2. GAE (Generalized Advantage Estimation) Implementation

# GAE calculation: Backward recurrence to compute advantages and returns
with torch.no_grad():
    next_value = agent.get_value(next_obs).reshape(1, -1)
    advantages = torch.zeros_like(rewards).to(device)
    lastgaelam = 0
    for t in reversed(range(args.num_steps)):
        # GAE (Generalized Advantage Estimation) elegant implementation
        # It can be understood as an exponentially weighted sum of TD errors
        delta = rewards[t] + args.gamma * nextvalues * nextnonterminal - values[t]
        advantages[t] = lastgaelam = delta + args.gamma * args.gae_lambda * nextnonterminal * lastgaelam
    returns = advantages + values  # Return = Advantage + Value estimate

This shows the recursive GAE calculation:

  • TD errors (delta) are computed from back to front.
  • These errors are accumulated using exponential weighting.
  • Gamma and lambda hyperparameters control the bias-variance tradeoff of the value estimate.

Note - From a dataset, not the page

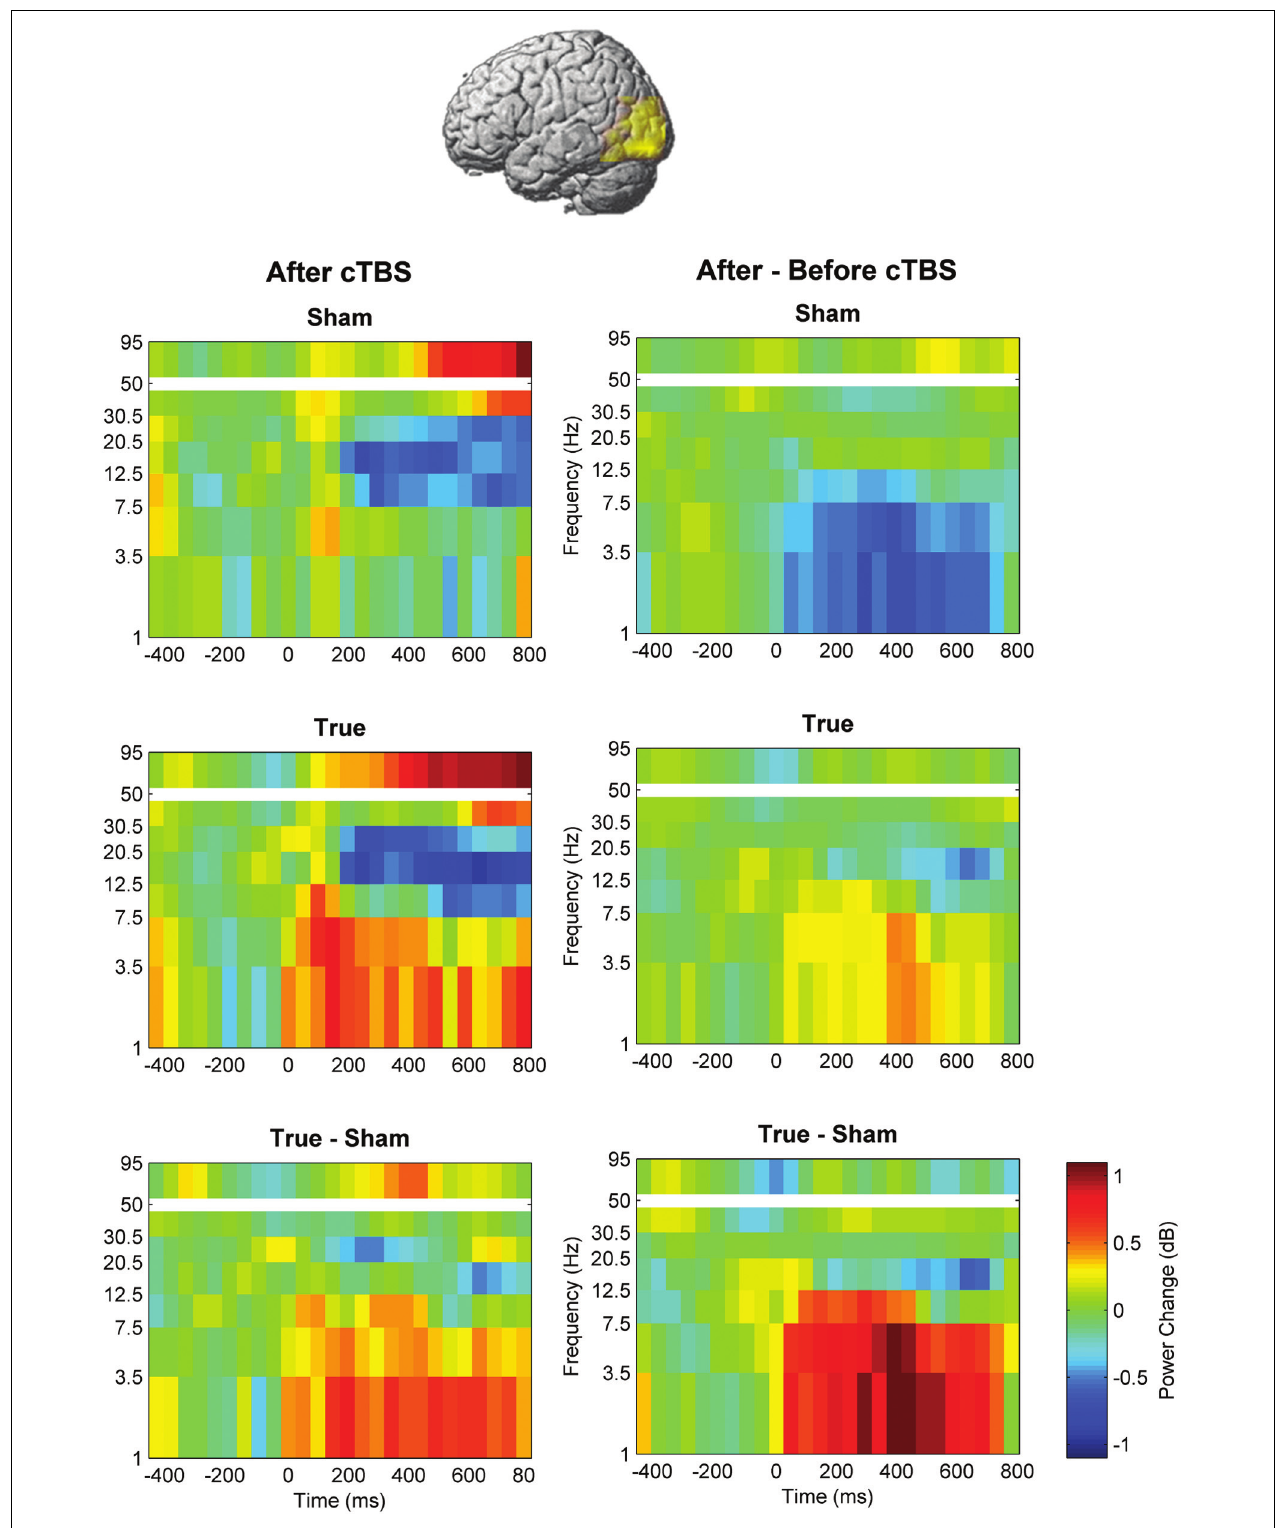
FIGURE 5 | Comparison of induced brain responses over the left temporo-occipital region. The panels in the left column show naming-related power changes 1 day after stimulation, whereas the right-hand panels represent the difference (after minus before). Significant power increase at low frequencies was observed after cTBS in comparison to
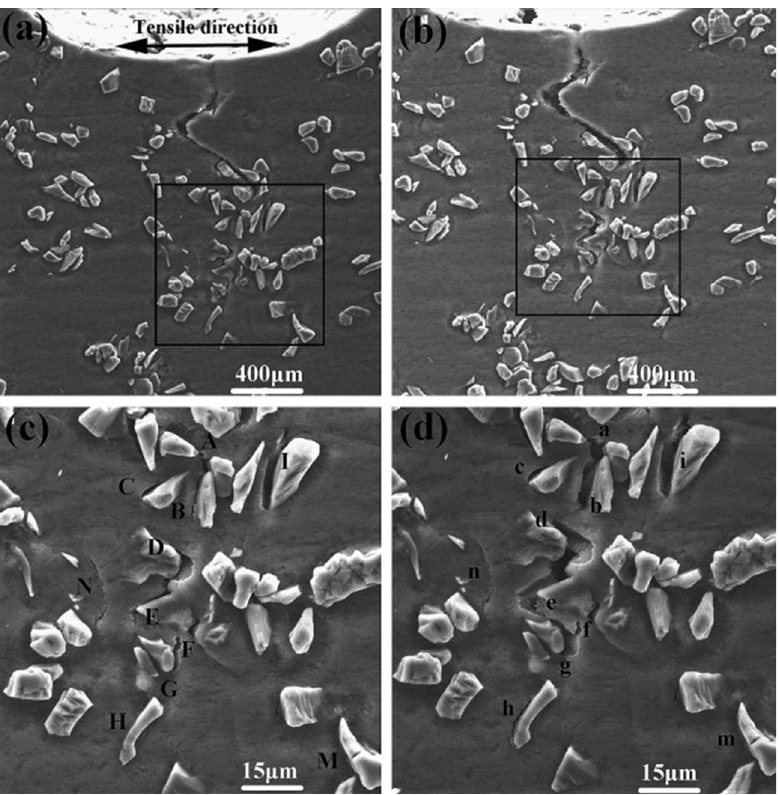
Figure 2: ( a ) Cracks ahead of the notch at the “ small ” strains; ( b ) corresponding image of ( a ) at “ large ” strains. ( c and d ) Further magni fi cation of the rectangular regions in ( a ) and ( b ) , respectively [ 95 ]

3. Core PPO Loss Calculation

# PPO Core: Improving the policy while preventing excessive changes
_, newlogprob, entropy, newvalue = agent.get_action_and_value(b_obs[mb_inds], b_actions.long()[mb_inds])
ratio = (newlogprob - b_logprobs[mb_inds]).exp()  # Importance sampling ratio
 
# The famous PPO-Clip objective function
pg_loss1 = -mb_advantages * ratio
pg_loss2 = -mb_advantages * torch.clamp(ratio, 1 - args.clip_coef, 1 + args.clip_coef)
pg_loss = torch.max(pg_loss1, pg_loss2).mean()  # Pessimistic (worst-case) policy loss
 
# Value function loss also uses clipping to stay close to old predictions
if args.clip_vloss:
    v_loss_unclipped = (newvalue - b_returns[mb_inds]) ** 2
    v_clipped = b_values[mb_inds] + torch.clamp(
        newvalue - b_values[mb_inds],
        -args.clip_coef,
        args.clip_coef,
    )
    v_loss_clipped = (v_clipped - b_returns[mb_inds]) ** 2
    v_loss = 0.5 * torch.max(v_loss_unclipped, v_loss_clipped).mean()
 
# Combined loss: strategy loss, value loss, and entropy bonus for exploration
loss = pg_loss - args.ent_coef * entropy_loss + v_loss * args.vf_coef

This implements the three key components mentioned earlier:

  • Clipped Surrogate Objective using max for truncation (since we are minimizing negative loss).
  • Value function loss clipping (a feature of the OpenAI implementation).
  • Entropy bonus to encourage exploration.

After a long delay due to platform IPFS issues, this post officially concludes the Hugging Face Deep RL series!